I wish you a very happy and wonderful new year!! :trp::cheers: 

See you in 2019! :tiphat:

All the best,
Frederik


----------



## Merl

Frederik Magle said:


> I wish you a very happy and wonderful new year!! :trp::cheers:
> 
> See you in 2019! :tiphat:
> 
> All the best,
> Frederik


Same to you, FM, and everyone here on TC. HNY.


----------



## Larkenfield

Thank you for your wonderful efforts here. It’s been splendiferous.
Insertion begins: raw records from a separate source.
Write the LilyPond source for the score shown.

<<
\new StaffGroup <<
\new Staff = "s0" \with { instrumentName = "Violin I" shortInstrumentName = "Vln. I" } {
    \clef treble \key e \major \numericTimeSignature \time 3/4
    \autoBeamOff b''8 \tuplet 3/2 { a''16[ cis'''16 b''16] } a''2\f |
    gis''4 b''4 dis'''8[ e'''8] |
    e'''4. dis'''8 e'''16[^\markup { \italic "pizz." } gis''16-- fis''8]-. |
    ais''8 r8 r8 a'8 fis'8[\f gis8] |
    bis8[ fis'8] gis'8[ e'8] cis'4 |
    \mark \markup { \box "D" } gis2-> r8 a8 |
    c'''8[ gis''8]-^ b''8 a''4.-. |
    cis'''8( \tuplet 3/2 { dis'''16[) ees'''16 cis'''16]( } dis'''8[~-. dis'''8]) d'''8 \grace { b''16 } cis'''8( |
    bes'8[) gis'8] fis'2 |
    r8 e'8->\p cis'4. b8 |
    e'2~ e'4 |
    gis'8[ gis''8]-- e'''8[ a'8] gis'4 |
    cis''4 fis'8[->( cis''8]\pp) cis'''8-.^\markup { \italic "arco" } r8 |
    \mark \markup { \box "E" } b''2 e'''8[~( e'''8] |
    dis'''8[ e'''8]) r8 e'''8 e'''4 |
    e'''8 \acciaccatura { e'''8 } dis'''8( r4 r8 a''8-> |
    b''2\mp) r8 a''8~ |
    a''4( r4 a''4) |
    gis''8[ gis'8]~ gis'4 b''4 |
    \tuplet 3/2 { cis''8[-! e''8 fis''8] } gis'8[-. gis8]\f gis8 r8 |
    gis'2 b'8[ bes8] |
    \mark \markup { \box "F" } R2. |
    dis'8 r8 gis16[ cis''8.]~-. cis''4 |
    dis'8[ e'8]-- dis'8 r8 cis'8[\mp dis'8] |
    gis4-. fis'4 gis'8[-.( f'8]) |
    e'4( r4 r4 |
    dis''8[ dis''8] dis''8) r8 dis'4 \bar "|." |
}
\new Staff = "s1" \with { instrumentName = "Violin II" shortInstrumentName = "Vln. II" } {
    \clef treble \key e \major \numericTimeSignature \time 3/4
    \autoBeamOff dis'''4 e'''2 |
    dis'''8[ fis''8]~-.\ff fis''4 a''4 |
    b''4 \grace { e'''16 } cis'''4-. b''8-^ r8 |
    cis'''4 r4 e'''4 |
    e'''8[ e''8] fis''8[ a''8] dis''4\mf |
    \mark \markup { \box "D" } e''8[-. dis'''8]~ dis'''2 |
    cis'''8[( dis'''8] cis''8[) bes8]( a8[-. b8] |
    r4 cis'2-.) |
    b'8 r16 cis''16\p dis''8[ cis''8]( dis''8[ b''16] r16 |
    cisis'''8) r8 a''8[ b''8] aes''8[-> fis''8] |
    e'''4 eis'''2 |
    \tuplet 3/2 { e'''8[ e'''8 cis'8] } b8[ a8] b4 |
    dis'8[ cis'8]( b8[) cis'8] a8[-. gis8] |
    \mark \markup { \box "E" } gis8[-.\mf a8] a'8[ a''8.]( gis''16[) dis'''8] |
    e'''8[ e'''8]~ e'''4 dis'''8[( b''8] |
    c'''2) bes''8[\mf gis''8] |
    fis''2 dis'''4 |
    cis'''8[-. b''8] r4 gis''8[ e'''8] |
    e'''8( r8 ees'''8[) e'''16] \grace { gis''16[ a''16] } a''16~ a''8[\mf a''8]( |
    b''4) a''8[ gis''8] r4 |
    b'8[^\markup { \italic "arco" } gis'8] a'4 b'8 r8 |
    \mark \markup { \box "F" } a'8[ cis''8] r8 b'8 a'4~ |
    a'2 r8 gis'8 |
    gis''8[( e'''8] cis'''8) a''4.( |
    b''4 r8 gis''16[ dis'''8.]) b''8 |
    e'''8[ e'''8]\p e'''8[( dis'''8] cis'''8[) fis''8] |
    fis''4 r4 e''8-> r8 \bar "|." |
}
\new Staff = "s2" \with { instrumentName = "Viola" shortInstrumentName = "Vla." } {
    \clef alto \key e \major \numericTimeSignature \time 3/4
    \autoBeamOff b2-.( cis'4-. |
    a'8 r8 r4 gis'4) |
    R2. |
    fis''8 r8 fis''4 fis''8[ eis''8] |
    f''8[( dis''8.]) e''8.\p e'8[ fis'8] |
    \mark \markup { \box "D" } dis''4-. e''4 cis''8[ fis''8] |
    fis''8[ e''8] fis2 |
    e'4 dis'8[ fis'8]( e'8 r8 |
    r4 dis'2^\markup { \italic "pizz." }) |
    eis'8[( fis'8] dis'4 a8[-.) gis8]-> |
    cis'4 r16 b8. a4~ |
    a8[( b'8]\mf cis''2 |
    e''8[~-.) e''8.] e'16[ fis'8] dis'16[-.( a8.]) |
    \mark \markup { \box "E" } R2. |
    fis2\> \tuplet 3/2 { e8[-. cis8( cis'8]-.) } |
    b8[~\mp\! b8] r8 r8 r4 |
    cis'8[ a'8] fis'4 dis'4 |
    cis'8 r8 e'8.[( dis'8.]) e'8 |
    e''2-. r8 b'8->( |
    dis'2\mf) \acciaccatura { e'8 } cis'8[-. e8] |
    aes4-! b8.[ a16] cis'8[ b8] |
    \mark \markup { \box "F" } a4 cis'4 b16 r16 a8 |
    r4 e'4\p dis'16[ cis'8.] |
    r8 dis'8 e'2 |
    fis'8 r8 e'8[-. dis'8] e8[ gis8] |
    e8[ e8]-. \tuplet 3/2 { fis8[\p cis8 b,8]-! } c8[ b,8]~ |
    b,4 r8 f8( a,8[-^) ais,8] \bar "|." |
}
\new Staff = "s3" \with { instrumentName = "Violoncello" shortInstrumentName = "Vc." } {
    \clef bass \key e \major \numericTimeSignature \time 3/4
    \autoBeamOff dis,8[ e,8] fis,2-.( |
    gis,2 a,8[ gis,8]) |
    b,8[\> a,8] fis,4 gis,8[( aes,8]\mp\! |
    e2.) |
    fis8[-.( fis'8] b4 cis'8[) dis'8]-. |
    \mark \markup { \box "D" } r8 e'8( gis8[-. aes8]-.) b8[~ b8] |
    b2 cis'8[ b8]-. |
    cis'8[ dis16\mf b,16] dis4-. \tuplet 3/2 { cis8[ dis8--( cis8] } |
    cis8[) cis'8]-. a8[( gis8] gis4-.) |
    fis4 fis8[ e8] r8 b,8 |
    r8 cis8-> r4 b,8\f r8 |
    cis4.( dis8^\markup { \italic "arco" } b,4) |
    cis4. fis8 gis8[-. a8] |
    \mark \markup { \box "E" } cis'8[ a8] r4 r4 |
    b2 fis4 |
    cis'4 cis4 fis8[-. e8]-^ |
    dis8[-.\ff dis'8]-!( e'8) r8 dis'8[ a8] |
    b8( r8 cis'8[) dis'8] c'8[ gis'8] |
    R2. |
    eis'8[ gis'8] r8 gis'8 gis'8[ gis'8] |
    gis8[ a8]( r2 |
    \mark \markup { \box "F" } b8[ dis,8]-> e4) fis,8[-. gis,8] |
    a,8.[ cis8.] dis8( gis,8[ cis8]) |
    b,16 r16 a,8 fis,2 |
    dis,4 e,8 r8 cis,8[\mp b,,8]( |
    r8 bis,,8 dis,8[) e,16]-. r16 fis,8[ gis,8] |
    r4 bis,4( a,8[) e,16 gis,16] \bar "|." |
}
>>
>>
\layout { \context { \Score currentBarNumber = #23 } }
May everybody on the planet hear your wonderful music in the coming year.


----------



## Guest

Happy and healthy New Year to all ! :cheers:


----------



## DavidA

Happy New Year to everyone on TC!


----------



## Art Rock

Happy New Year everyone!


----------



## Ingélou

Frederik Magle said:


> I wish you a very happy and wonderful new year!! :trp::cheers:
> 
> See you in 2019! :tiphat:
> 
> All the best,
> Frederik


Thank you, Mr Magle. Happy New Year to you & your family, and to everyone on TC. :tiphat:


----------



## Kjetil Heggelund

Happy New Year ebybody!


----------



## eugeneonagain

Fireworks should be banned. That would make for a happy start to the year.


----------



## JosefinaHW

Frederik Magle said:


> I wish you a very happy and wonderful new year!! :trp::cheers:
> 
> See you in 2019! :tiphat:
> 
> All the best,
> Frederik


Thank you for your great generosity. Best Wishes to You and Your Family!


----------



## Haydn man

A very Happy New Year to one and all


----------



## JW3

Happy New Year everybody! I know it has already been Three Kings' Day, but in my defense I just became a member on the forums!


----------